Livestock Exchange Building sells for $8.5M

The east wing of the Livestock Exchange Building dates to 1916. (Photos courtesy of the National Western Center Authority)

Public agencies have been leading redevelopment of the National Western Center campus in north Denver.

But a pair of local real estate firms have found their way in, with plans to revitalize a century-old building that once served as a hub of the regional livestock industry.

On Monday, EXDO Development and Elevation Development Group, both based in Denver, purchased the former Livestock Exchange Building at 4701 N. Marion St. in conjunction with two nonprofit organizations, the Colorado Cattlemen’s Association and the National Western Center Authority.

The new owners, who made the purchase under the name LEB Alliance LLC, paid $8.5 million. They bought the building from the city, which purchased it in early 2019.

Julie Smith, spokeswoman for the city’s finance department, said Denver paid $11.5 million, but that the deal also included an additional acre of land that was not part of Monday’s deal.

An historic photo of the Livestock Exchange Building.

The Livestock Exchange Building is one of few remaining structures within the broader National Western campus that remains from the time that the Globeville and Elyria-Swansea neighborhoods were the epicenter of the region’s livestock industry.

Offices within the building served the financial, administrative and regulatory components of the industry. The nonprofit Denver Livestock Exchange oversaw livestock sales at the stockyards from its offices in the building from 1906 to 1962. A second-story hall still features a chalkboard where livestock prices were listed. The Colorado Brand Inspection Board was a tenant for more than a century, from 1906 to 2015.

Andrew Feinstein

A string of restaurants and bars also operated in the structure. One is still there, the Denver Stockyard Saloon. Its lease is unaffected by the sale.

The building consists of three wings. The central wing dates to 1898. The east wing, whose columns make it most visually notable, was added in 1916. The west wing, home to the saloon, was completed in 1919.

Andrew Feinstein, CEO of EXDO Development, estimated the wings add up to about 70,000 square feet.

The buyers said in a statement they plan to renovate the building for use as office and meeting space, targeting food and agriculture-related organizations that will mesh with the future of the surrounding area.

The National Western Center is primarily known as the home of the National Western Stock Show, the livestock show and festival held each January. But the complex is being redeveloped with the goal of becoming a year-round tourism, event, educational and agricultural center.

“I don’t think people understand the scale of what’s transpiring over at National Western,” Elevation co-founder Brent Farber told BusinessDen. “It’s huge.”

Brent Farber

Besides the building that sold Monday, the other properties within the National Western Center are owned by the city, stock show and Colorado State University, which is building a “spur campus” at the site.

The building hasn’t been sitting vacant. The quasi-governmental National Western Center Authority — which operates and promotes the broader complex — has had its offices in the east wing since May 2019. Contractor JE Dunn Construction, which is doing work nearby, has temporarily taken space as well.

Also moving in will be the second nonprofit involved in the purchase, the Colorado Cattlemen’s Association. The organization, which advocates on behalf of the state’s beef industry, was based out of the building for much of its history — including 41 straight years starting in the 1940s — and will be returning.

Feinstein, of EXDO, said the east wing is in “relatively good shape,” but the central wing “needs to be completely renovated.” He and Farber declined to discuss the anticipated costs.

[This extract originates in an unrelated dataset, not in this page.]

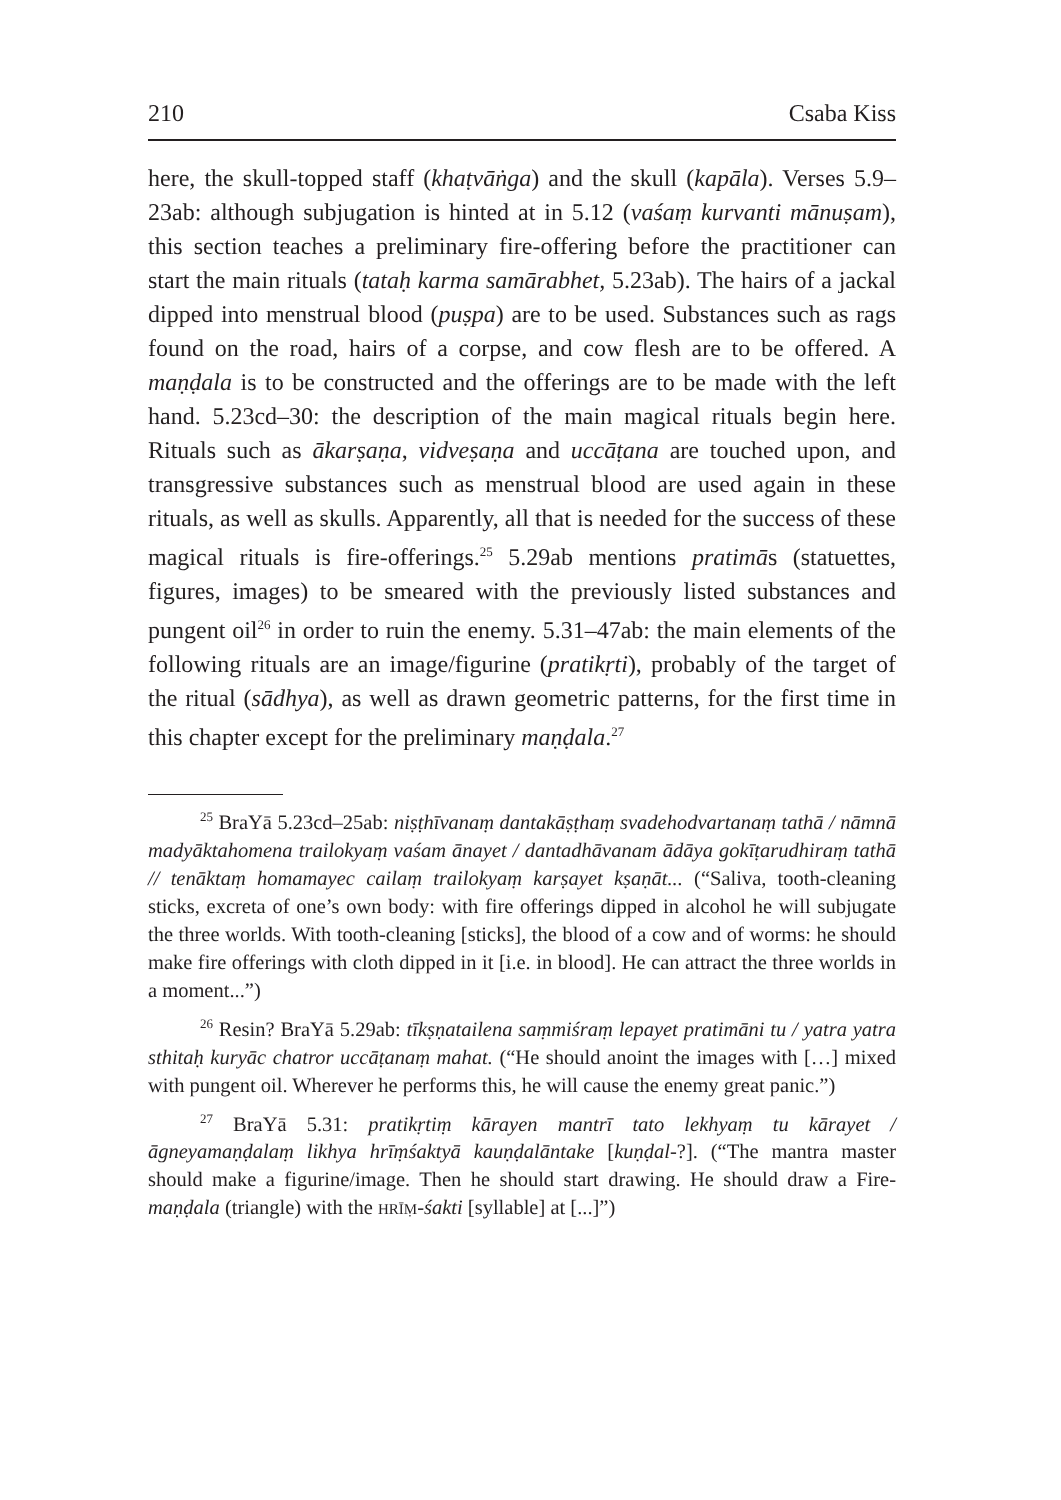210 Csaba Kiss
here, the skull-topped staff (khaṭvāṅga) and the skull (kapāla). Verses 5.9–23ab: although subjugation is hinted at in 5.12 (vaśaṃ kurvanti mānuṣam), this section teaches a preliminary fire-offering before the practitioner can start the main rituals (tataḥ karma samārabhet, 5.23ab). The hairs of a jackal dipped into menstrual blood (puṣpa) are to be used. Substances such as rags found on the road, hairs of a corpse, and cow flesh are to be offered. A maṇḍala is to be constructed and the offerings are to be made with the left hand. 5.23cd–30: the description of the main magical rituals begin here. Rituals such as ākarṣaṇa, vidveṣaṇa and uccāṭana are touched upon, and transgressive substances such as menstrual blood are used again in these rituals, as well as skulls. Apparently, all that is needed for the success of these magical rituals is fire-offerings.<sup>25</sup> 5.29ab mentions pratimās (statuettes, figures, images) to be smeared with the previously listed substances and pungent oil<sup>26</sup> in order to ruin the enemy. 5.31–47ab: the main elements of the following rituals are an image/figurine (pratikṛti), probably of the target of the ritual (sādhya), as well as drawn geometric patterns, for the first time in this chapter except for the preliminary maṇḍala.<sup>27</sup>
<sup>25</sup> BraYā 5.23cd–25ab: niṣṭhīvanaṃ dantakāṣṭhaṃ svadehodvartanaṃ tathā / nāmnā madyāktahomena trailokyaṃ vaśam ānayet / dantadhāvanam ādāya gokīṭarudhiraṃ tathā // tenāktaṃ homamayec cailaṃ trailokyaṃ karṣayet kṣaṇāt... (“Saliva, tooth-cleaning sticks, excreta of one’s own body: with fire offerings dipped in alcohol he will subjugate the three worlds. With tooth-cleaning [sticks], the blood of a cow and of worms: he should make fire offerings with cloth dipped in it [i.e. in blood]. He can attract the three worlds in a moment...”)
<sup>26</sup> Resin? BraYā 5.29ab: tīkṣṇatailena saṃmiśraṃ lepayet pratimāni tu / yatra yatra sthitaḥ kuryāc chatror uccāṭanaṃ mahat. (“He should anoint the images with […] mixed with pungent oil. Wherever he performs this, he will cause the enemy great panic.”)
<sup>27</sup> BraYā 5.31: pratikṛtiṃ kārayen mantrī tato lekhyaṃ tu kārayet / āgneyamaṇḍalaṃ likhya hrīṃśaktyā kauṇḍalāntake [kuṇḍal-?]. (“The mantra master should make a figurine/image. Then he should start drawing. He should draw a Fire-maṇḍala (triangle) with the HRĪṂ-śakti [syllable] at [...]”)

Feinstein noted the building is in an Opportunity Zone, and fits into his firm’s “extended downtown” approach, which targets distressed opportunities on the outskirts of the city. And it offered a way into a broader redevelopment effort that Feinstein sees as “catalytic.”

On a more personal level, Feinstein said, his great grand-uncle Leon Hattenbach was once head of the local grocers union, and would take meetings in the building.

“I was really excited and enamored by the opportunity to take over that asset,” he said.

The property is also nearly two acres, including a large parking lot, which means there’s the potential for development. Farber said that will become more clear as the surrounding development gets completed.

“There are going to be uses that are necessary to be there … Whether it’s residential or hospitality, it’s a little too early to evaluate that,” he said.

EXDO and Elevation previously partnered on the development of RiNo office building The Hub, ultimately selling to Boston-based Beacon Capital Partners to do the actual construction. And they’re working together on plans to build housing and a grocery store on a block in RiNo. That project has yet to break ground, although the associated road work is beginning.

Editor’s Note: This story was updated after initial publication to include the price the city paid for the building and surrounding land in 2019.